Sensor data needs rate limiting
In addition to filtering the sensor values you may wish to limit how much data is sent to the server over time, for example, only send changes when the temperature changes by more than 0.1 degree celcius or limit changes to no more often than every five minutes. But you will also need to make sure the device sends some data regularly to indicate that it is still alive even when the value is not changing. A delta, min interval and max interval setting are useful in these cases but even smarter data compression is possible.
Time of observation
This is a hard one because the sensor or gateway may or may not have a reliable clock or we may be buffering data on the device or storing it offline for later sending to the server when a connection is made. Should we use the time of arrival of the message, or the time it was captured by the device? A Raspberry Pi-W without an RTC Module will drift by several seconds during a day between connections to an NTP server so we can't rely on the device time being accurate. One approach is to send both the recorded time and the local time (now) with each message to the server, the server can adjust the recorded times based on the difference in time between the two values and its own more reliable clock. There is no easy answer to this problem but you should consider it in the design of your digital twin.
Metadata
In addition to the actual sensor values you may want to track data about the gateway or node that manages the sensors, for example: available disk space, internal temperature, wifi signal strength, mesh connections, ... It's important that your digital twin system is able to handle the data about gateways as well as individual sensors and to understand the relationships between them. A graph model of the connectivity is useful for this purpose and can be essential for diagnosing problems, e.g. the temperature sensor isn't updating because the gateway has an intermittent WiFi connection.

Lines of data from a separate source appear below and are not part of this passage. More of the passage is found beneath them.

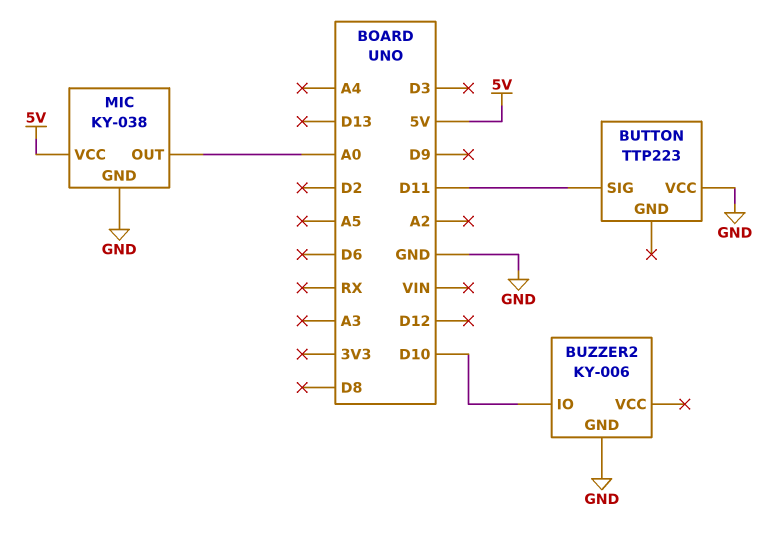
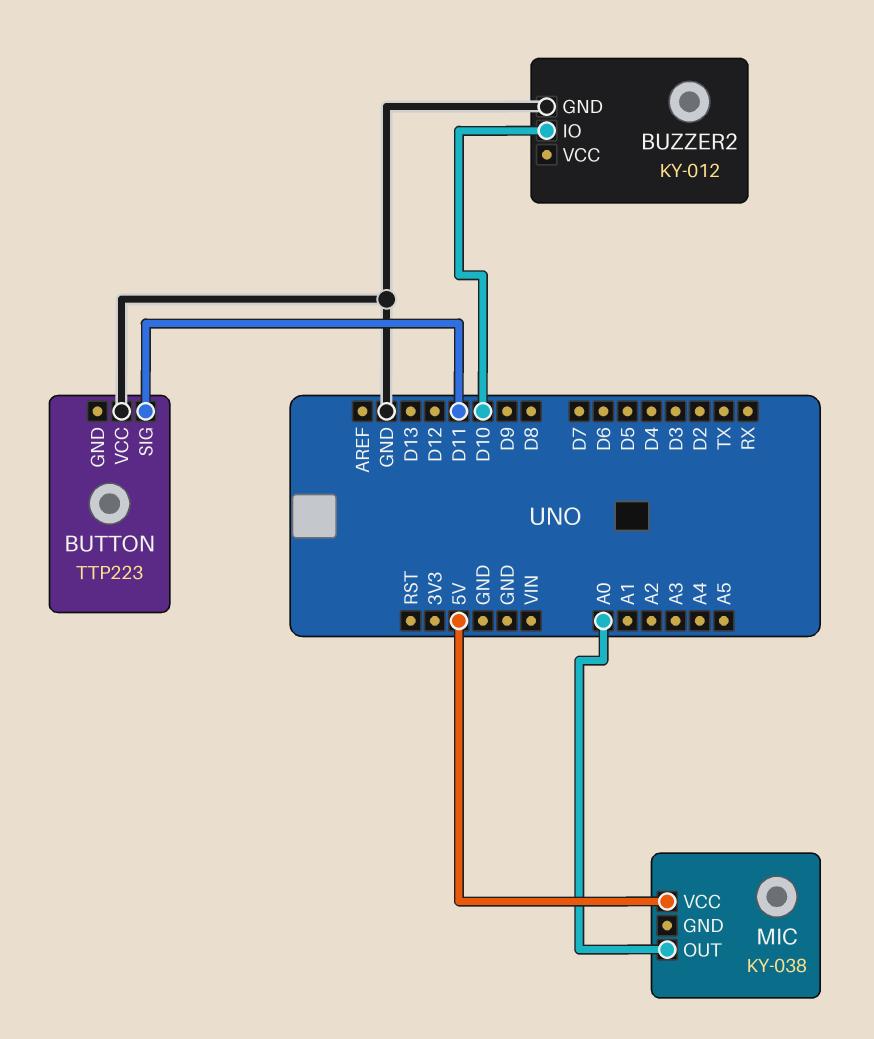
BUZZER2: KY-006 -> KY-012
MIC pin GND: GND -> none

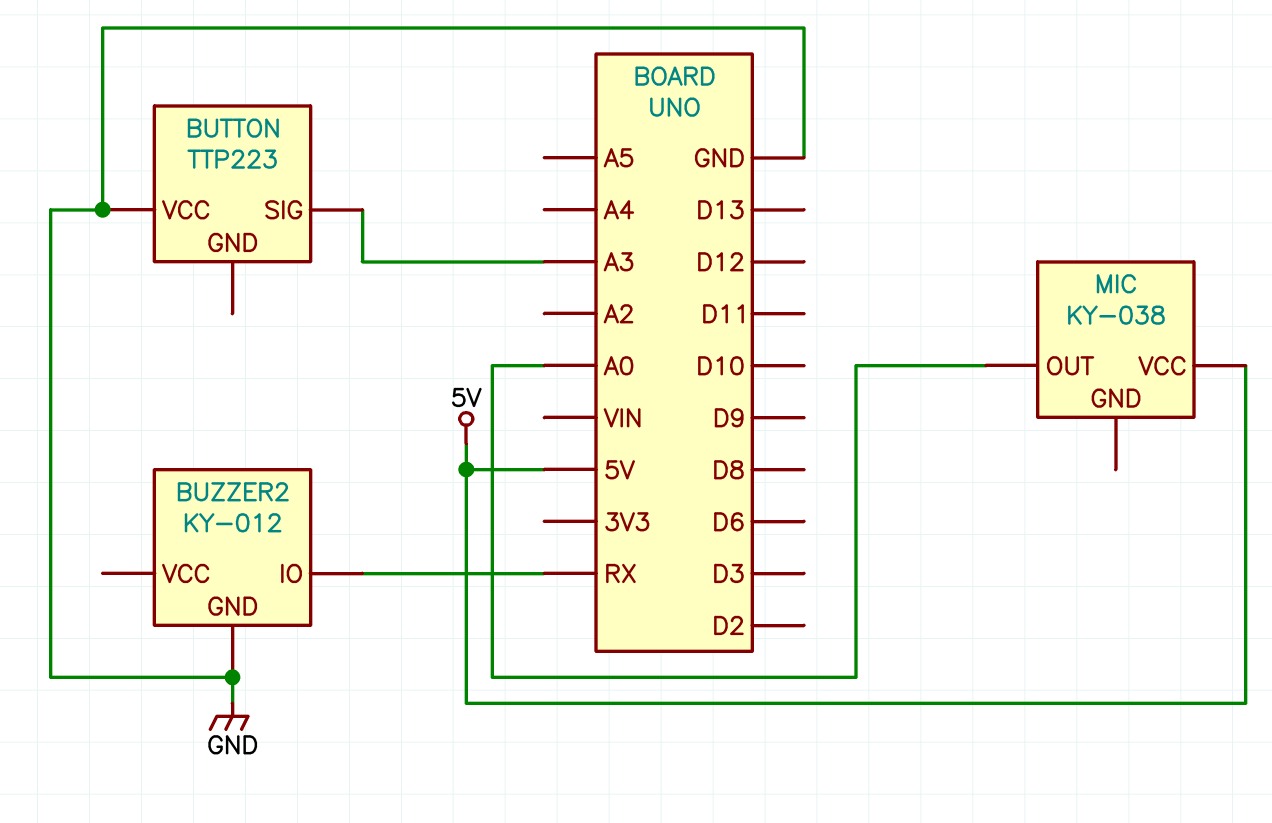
BUTTON pin SIG: D11 -> A3
BUZZER2 pin IO: D10 -> RX

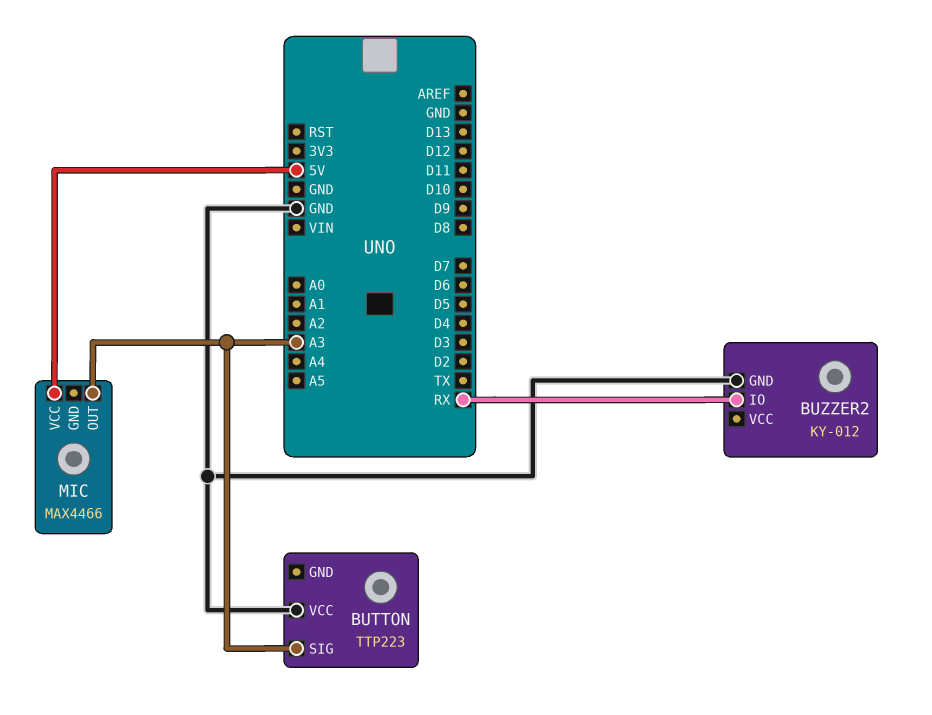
MIC: KY-038 -> MAX4466
MIC pin OUT: A0 -> A3

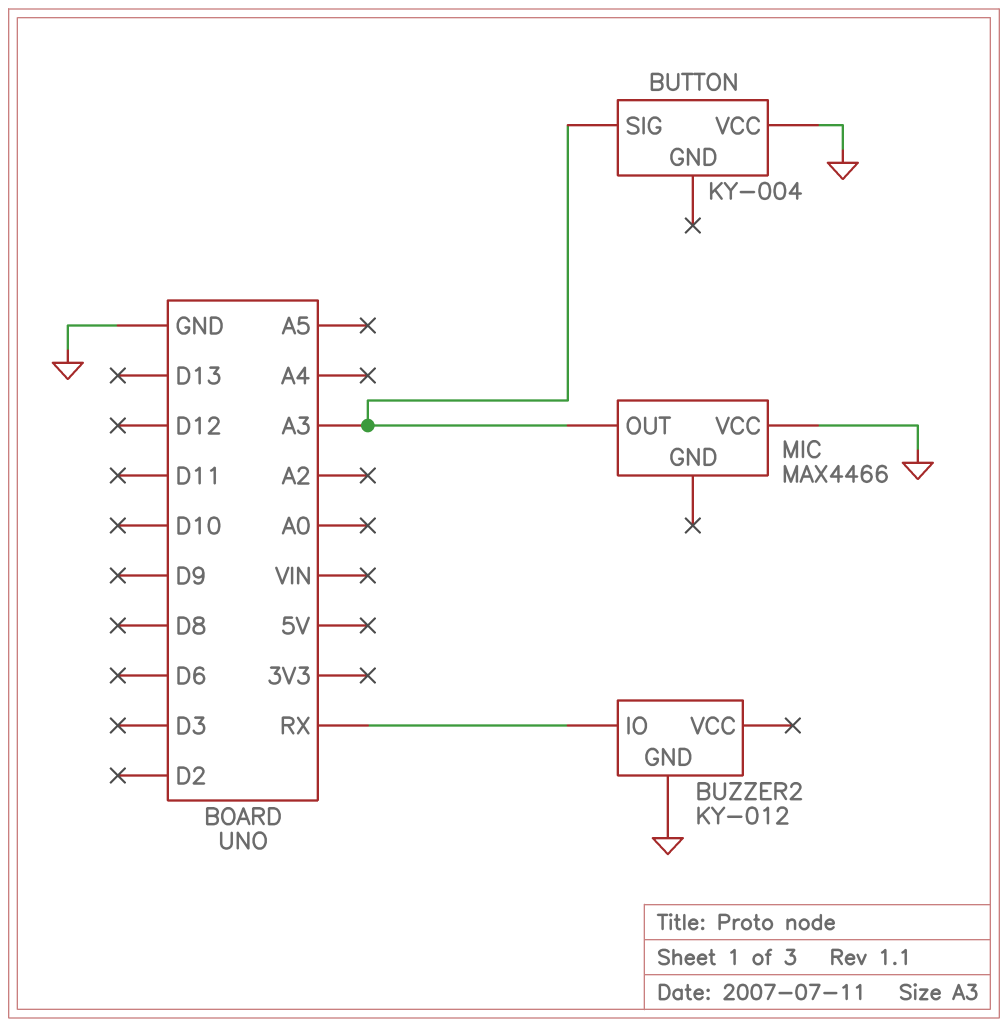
BUTTON: TTP223 -> KY-004
MIC pin VCC: 5V -> GND

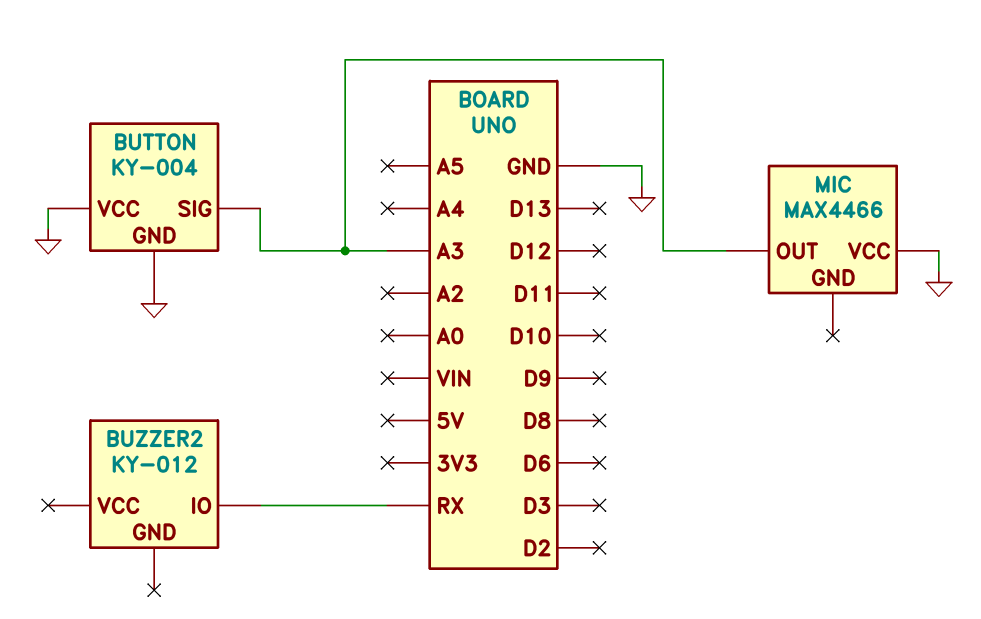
BUTTON pin GND: none -> GND
BUZZER2 pin GND: GND -> none

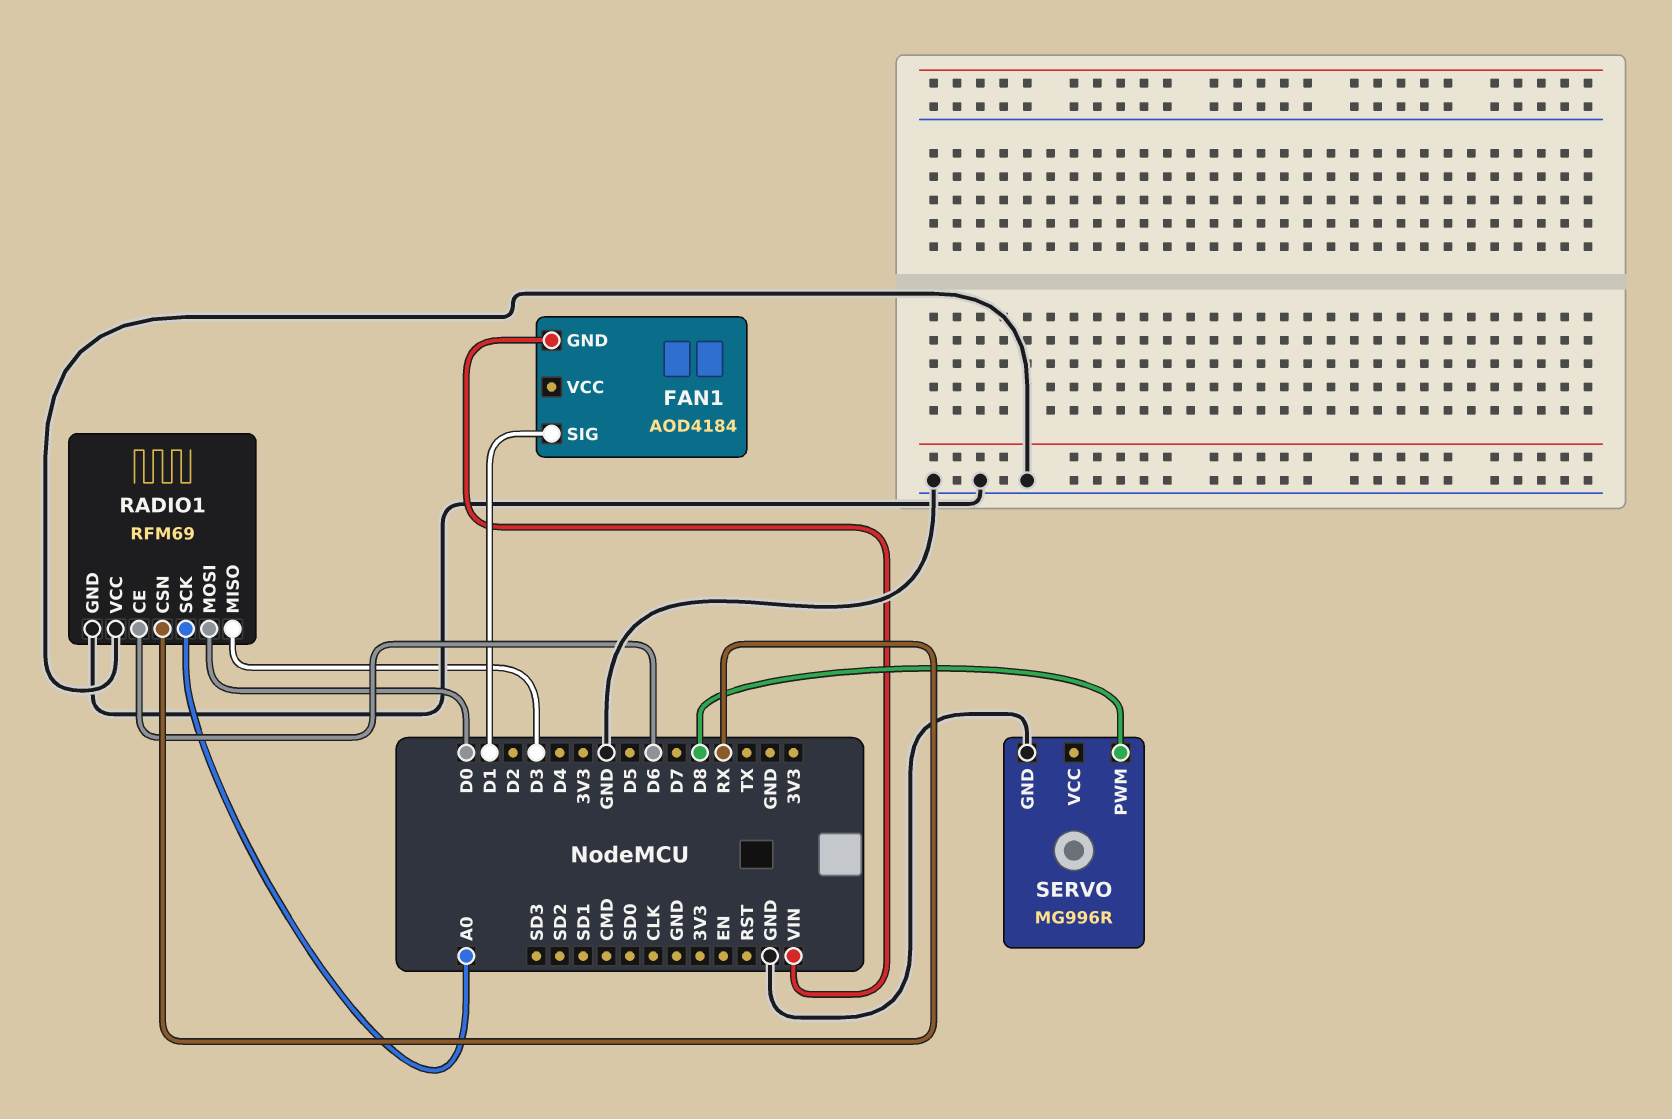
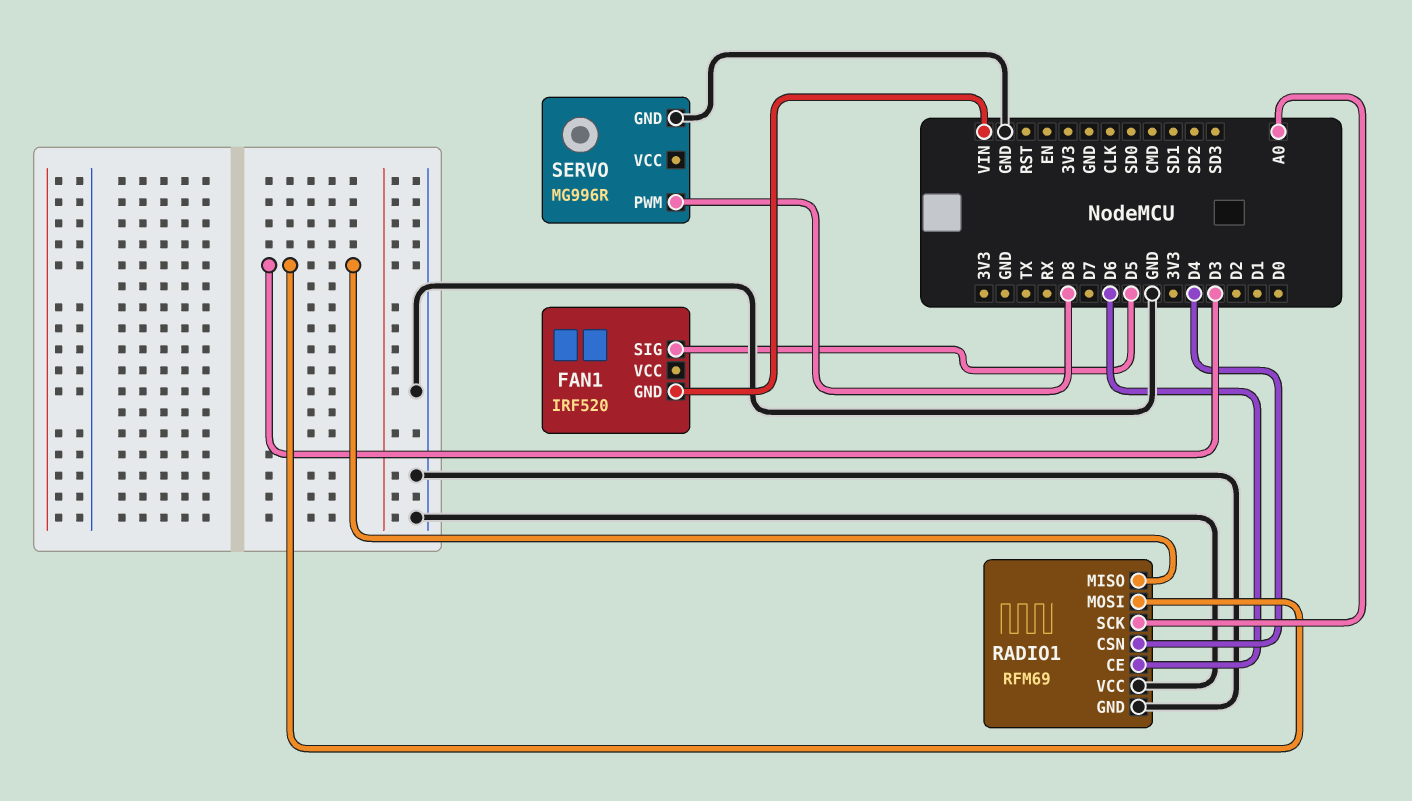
FAN1: AOD4184 -> IRF520
FAN1 pin SIG: D1 -> D5
RADIO1 pin CSN: RX -> D4
RADIO1 pin MOSI: D0 -> D3

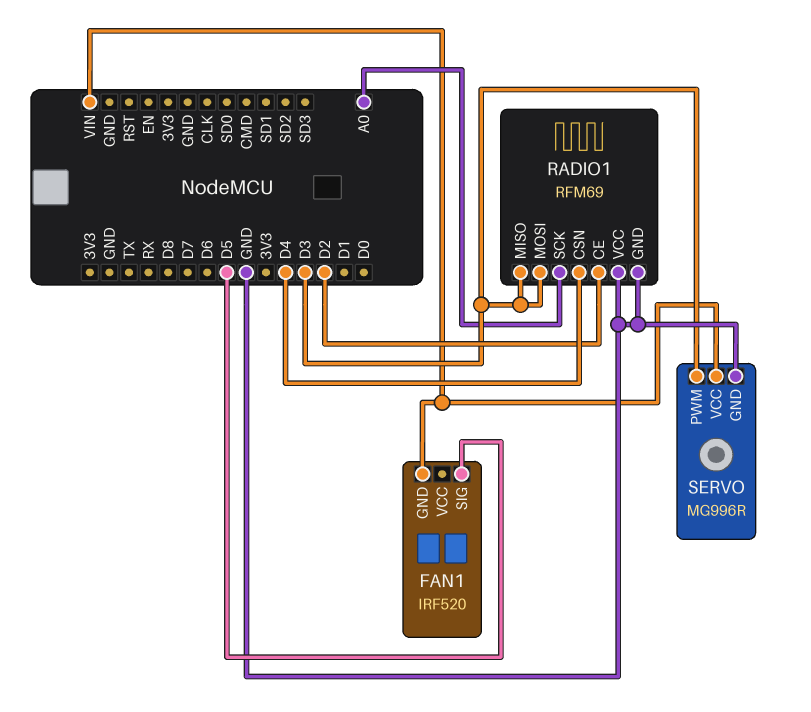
RADIO1 pin CE: D6 -> D2
SERVO pin PWM: D8 -> D3
SERVO pin VCC: none -> VIN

You may need a state machine
You may need a state machine on the input side and a different state machine on the output side. A refrigeration unit for example cannot be cycled on and off quickly without causing damage to it, you need to track state in order to enforce rules about how often it cycles. Some devices may have specific sequences they need to be put through to change a setting. Some protocols require a state machine to handle the messages: even a simple telnet protocol for example needs a state machine that handles disconnected vs connected states. State machines can also be used to condition digital inputs, like debouncing a noisy contact, or waiting for three pulses from a doppler radar sensor before concluding that it really is being triggered. I use my C# hierarchical state machine for these situations.
The digital twin may exist across several components
Azure IoT provides some limited digital twin capabilities and can reliably pass messages back and forth between devices and the cloud. You might use those capabilities and then build a richer digital twin with the techniques above using Azure functions triggered from Service Bus messages received by the IoT hub.
Summary
As you can see there's quite a bit of extra work to do beyond the naïve assumption that a digital twin is just a mirror of some values on a device with the same values in the cloud.